## DIRECTIONS FOR THIS TASK
Work out how many lines below contain the word "enhancing". Only the number is wanted.

## EXTRACTED INFORMATION
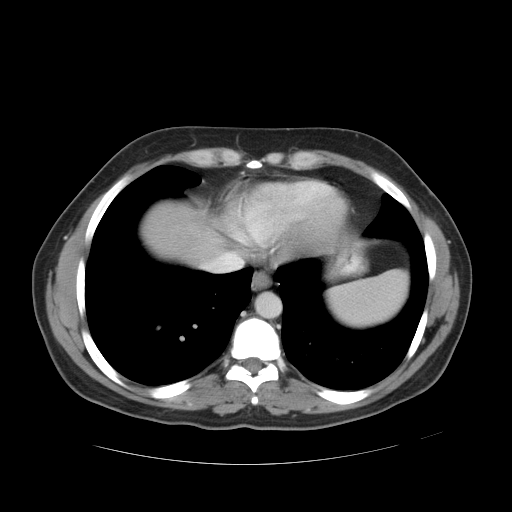
Contrast-enhanced abdominal CT, one axial slice. Slice 46 of 49 in the series (ordered by position). Reconstruction kernel STANDARD. Intravenous contrast given. Soft-tissue window (W 400 / L 40 HU). 512 × 512 image matrix, field of view 422 × 422 mm. Case-level facts recorded for this patient, not image findings: patient: male, age 55 years at operation; diagnosis: colorectal cancer liver metastases, imaged before liver resection; multiple liver metastases: yes; largest metastasis: 2.8 cm; chemotherapy before resection: yes.
Annotated regions visible in this slice (manually delineated by an expert):
- hepatic veins: bounding box <201,251,236,267> (left, top, right, bottom; pixels)
- liver: <145,205,222,261>
- planned liver remnant (the part of the liver to remain after resection): <145,205,222,261>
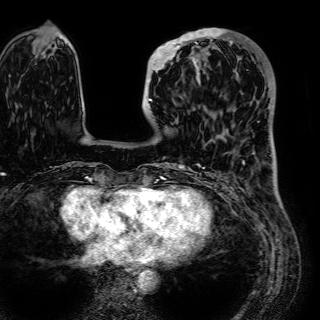
Breast MRI (dynamic contrast-enhanced), one axial slice. Position 16 of 72 along the scan axis. Cropped to one breast. Dynamic contrast-enhanced series, time point 2 of 7 at this slice position (early post-contrast). 1.5 T. TE 2.6 ms, TR 5.2 ms. 2.5 mm slice thickness. 320 × 320 image matrix, field of view 288 × 288 mm. Female patient.
Structures marked on this image (semi-automatically segmented with operator editing):
- enhancing-tissue mask used for the functional tumour volume (all voxels passing the contrast-enhancement thresholds inside the analysis volume; usually the tumour): bounding box (x1, y1, x2, y2) in pixels: (148, 29, 231, 102)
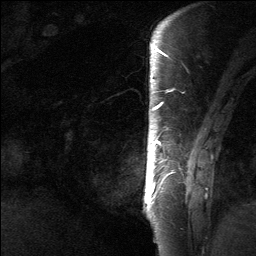
Breast MRI (dynamic contrast-enhanced), one sagittal slice; position 13 of 64 along the scan axis; dynamic contrast-enhanced study with each time point stored as its own series, time point 2 of 3 at this slice position (early post-contrast, ordered by acquisition time); 1.5 T; TE 4.8 ms, TR 27 ms; 2 mm slice thickness; 256 × 256 image matrix, field of view 180 × 180 mm. Patient: female, 39 years. From the clinical record (not read from this slice): setting: breast cancer imaged before/during neoadjuvant chemotherapy; receptor status: HER2-positive.
Outlined on this slice (semi-automatic segmentation, software-assisted and operator-edited):
- analysis volume of interest (the breast-tissue region the enhancement analysis was run in; not a lesion): bounding box <143,40,201,217> (left, top, right, bottom; pixels)
- tumour enhancement mask (voxels above the 90 % enhancement threshold inside the analysis volume of interest): <144,49,165,200>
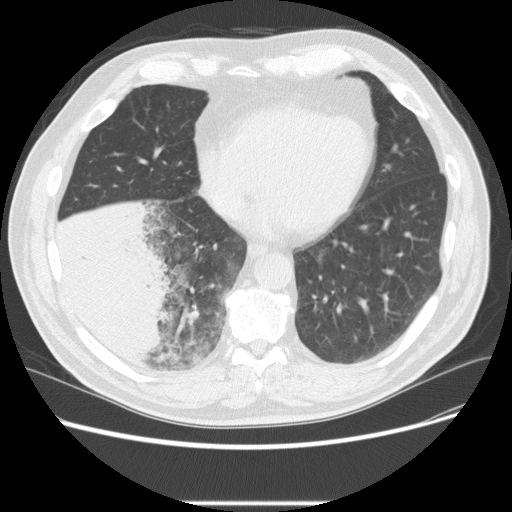
Low-dose screening chest CT, one axial slice; position 78 of 233 along the scan axis; lung window (W 1500 / L -600 HU); 2.5 mm slice thickness; 512 × 512 image matrix, field of view 380 × 380 mm.
Structures marked on this image (expert manual segmentation):
- lesion 3 (tumor, lower lobe of right lung): box from (x=54, y=201) to (x=176, y=366) px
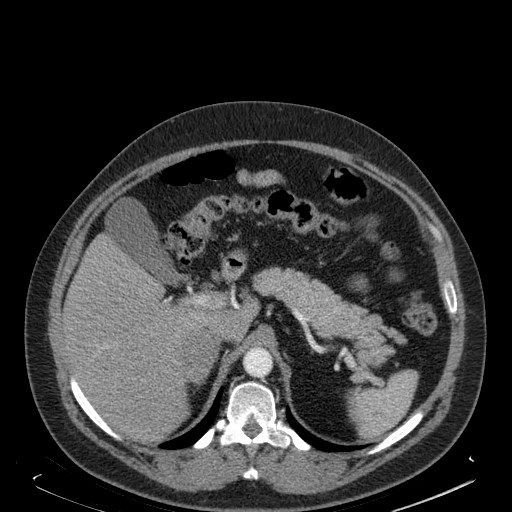
Contrast-enhanced abdominal CT, one axial slice; slice 126 of 181 in the series (ordered by position); soft-tissue window (W 400 / L 40 HU); 1.5 mm slice thickness; 512 × 512 image matrix, field of view 405 × 405 mm. Male patient. From the clinical record (not read from this slice): diagnosis: adrenocortical carcinoma; tumour side: right adrenal; tumour size at pathology: 7.5 cm; Ki-67 index: 25 %; stage (as recorded): 4.
Outlined on this slice (semi-automatically segmented with operator editing):
- mass: bounding box (x1, y1, x2, y2) in pixels: (183, 328, 217, 381)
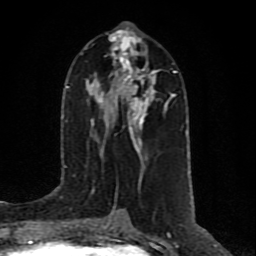
Breast MRI (dynamic contrast-enhanced), one axial slice. Slice 41 of 80 in the series (ordered by position). Cropped to one breast. Dynamic contrast-enhanced series, time point 2 of 10 at this slice position (early post-contrast). 1.5 T. TE 4.2 ms, TR 7 ms. 256 × 256 image matrix. Female patient.
Outlined on this slice (semi-automatic segmentation, software-assisted and operator-edited):
- enhancing-tissue mask used for the functional tumour volume (all voxels passing the contrast-enhancement thresholds inside the analysis volume; usually the tumour): bounding box [x1, y1, x2, y2] px = [98, 34, 167, 141]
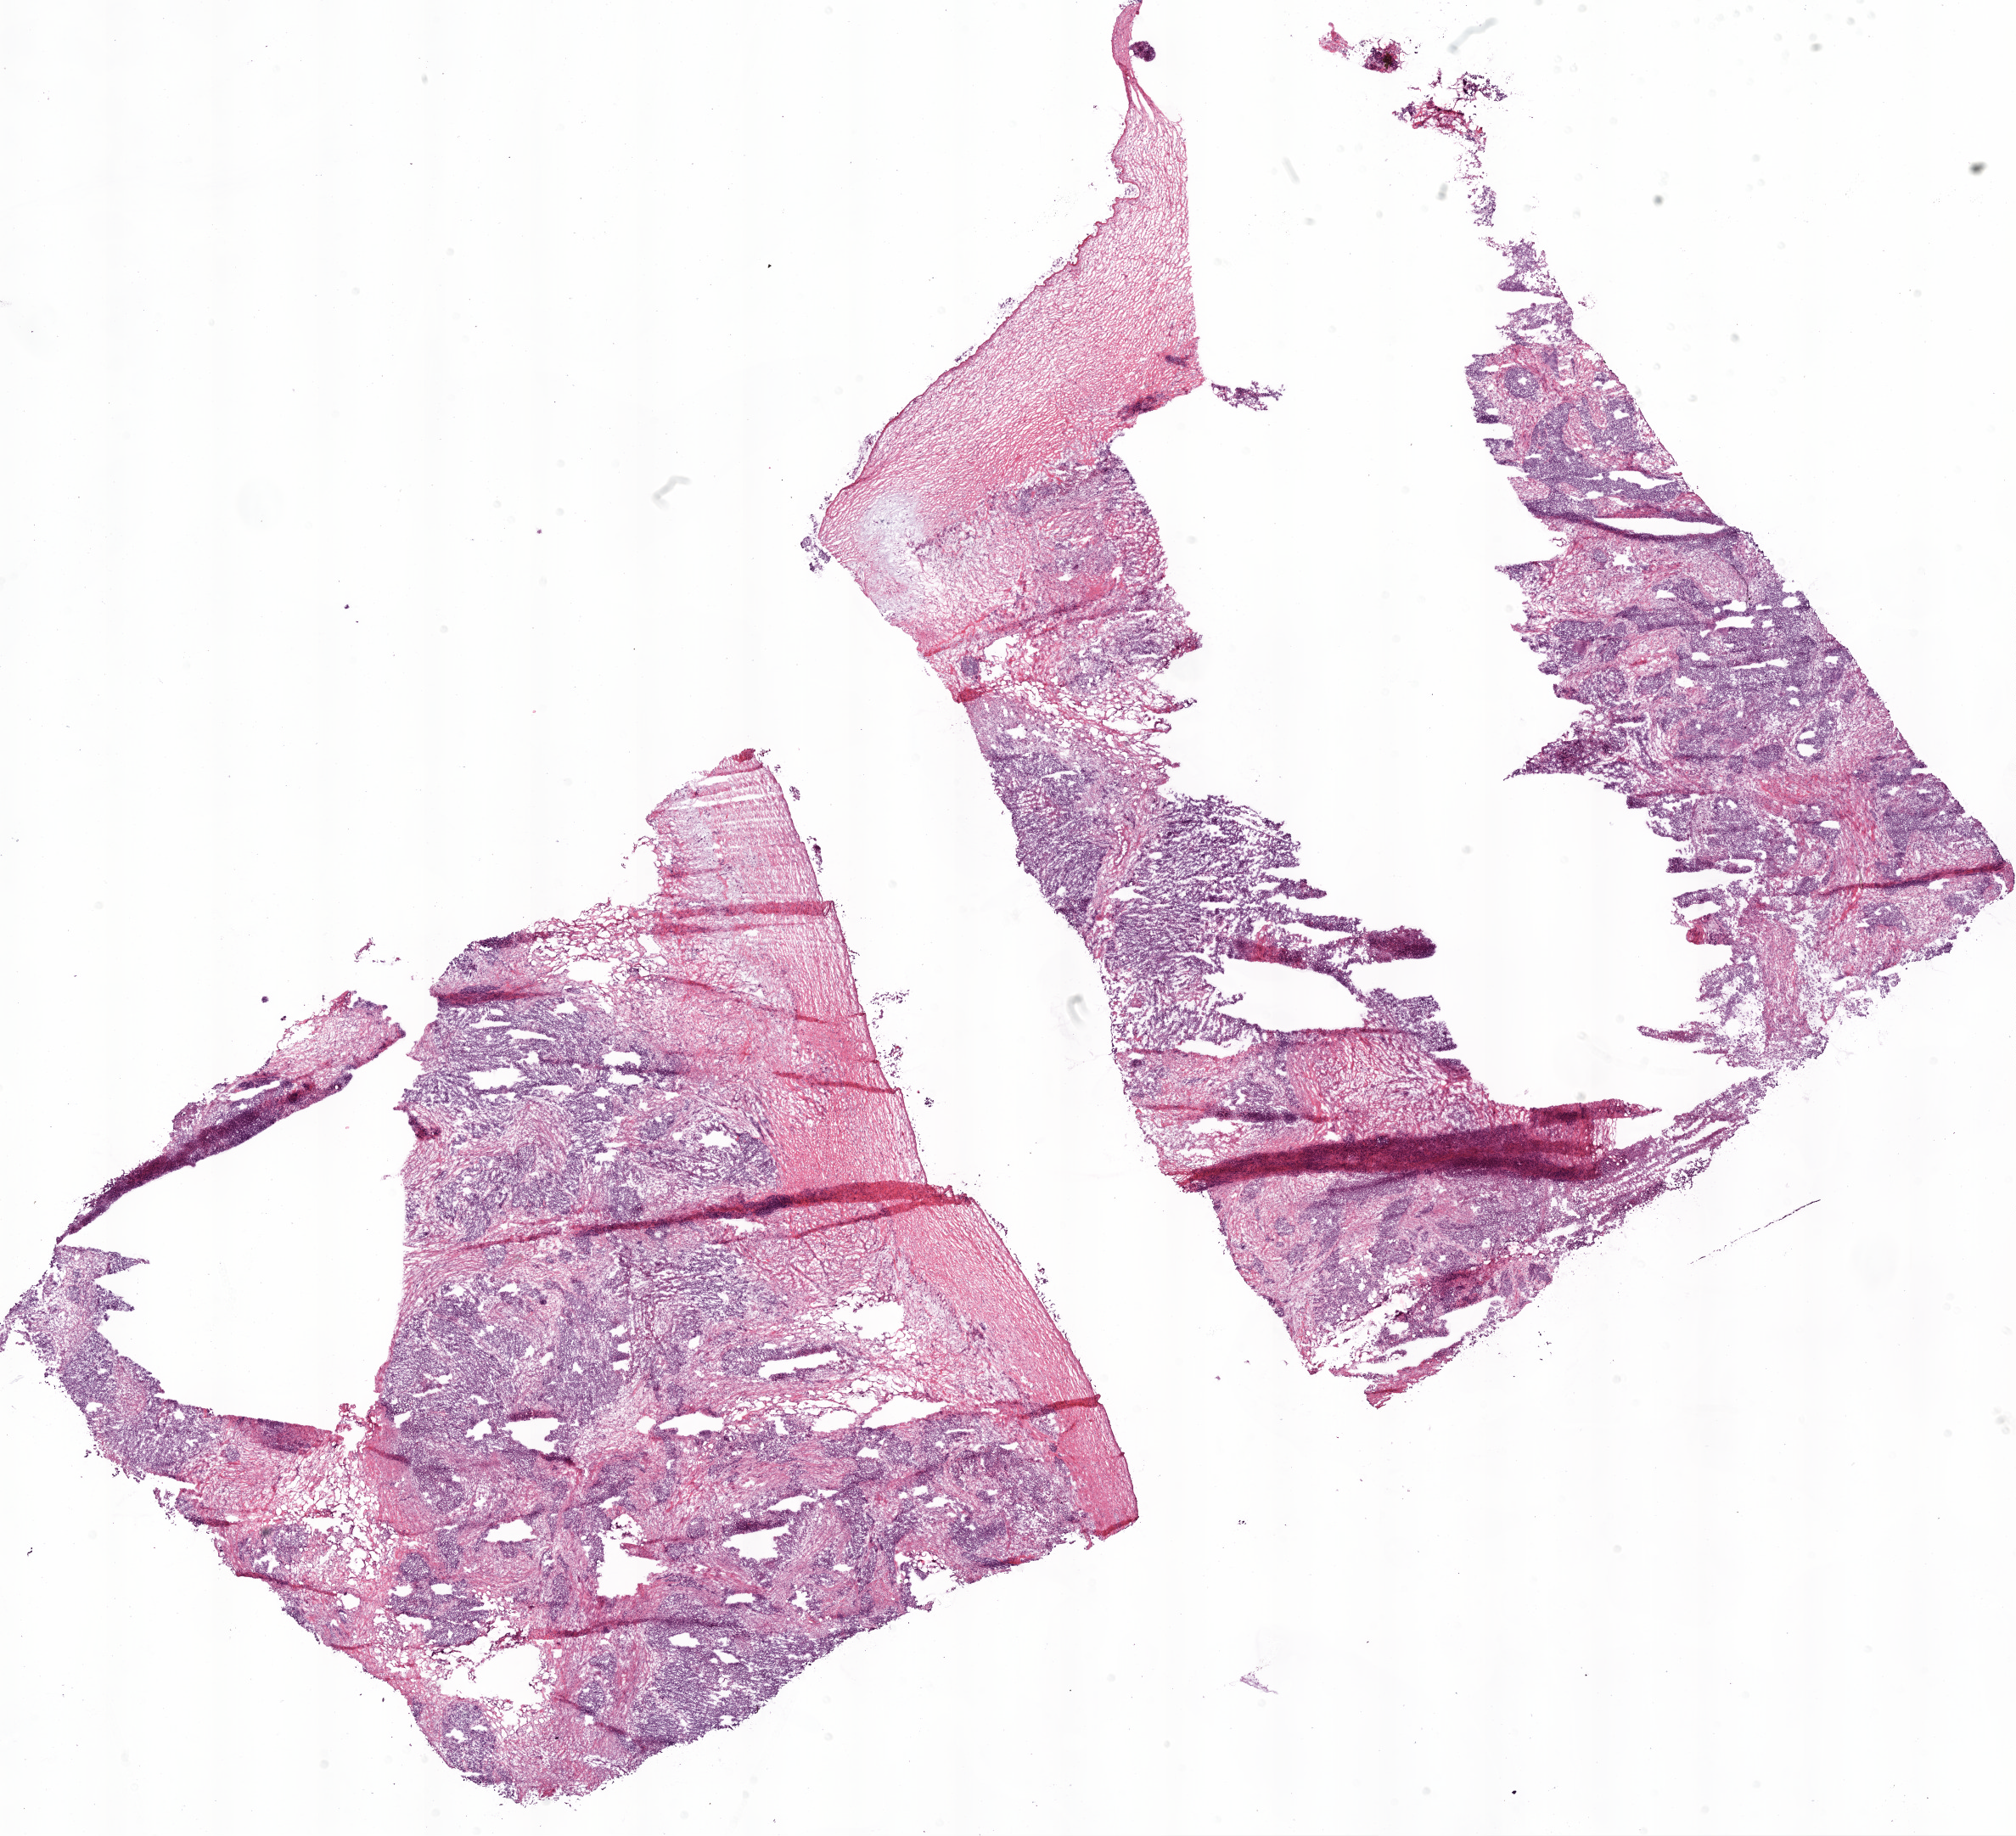
H&E whole-slide image, low-resolution overview of the scanned area, about 19.1 x 17.4 mm. Frozen section from the bottom of the tissue portion. Ovary, primary tumour sample. Female patient; age at initial diagnosis 61 years. Histologic grade: G3 (poorly differentiated). Slide review estimates, as recorded: tumour cells 50%, tumour nuclei 75%, normal cells 0%, stromal cells 45%, necrosis 5%. Infiltration values recorded for this section: lymphocyte infiltration 40%, monocyte infiltration 10%, neutrophil infiltration 50%.
- diagnosis: Serous cystadenocarcinoma, NOS
- FIGO stage: IIIC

## RESPONSE AREA
2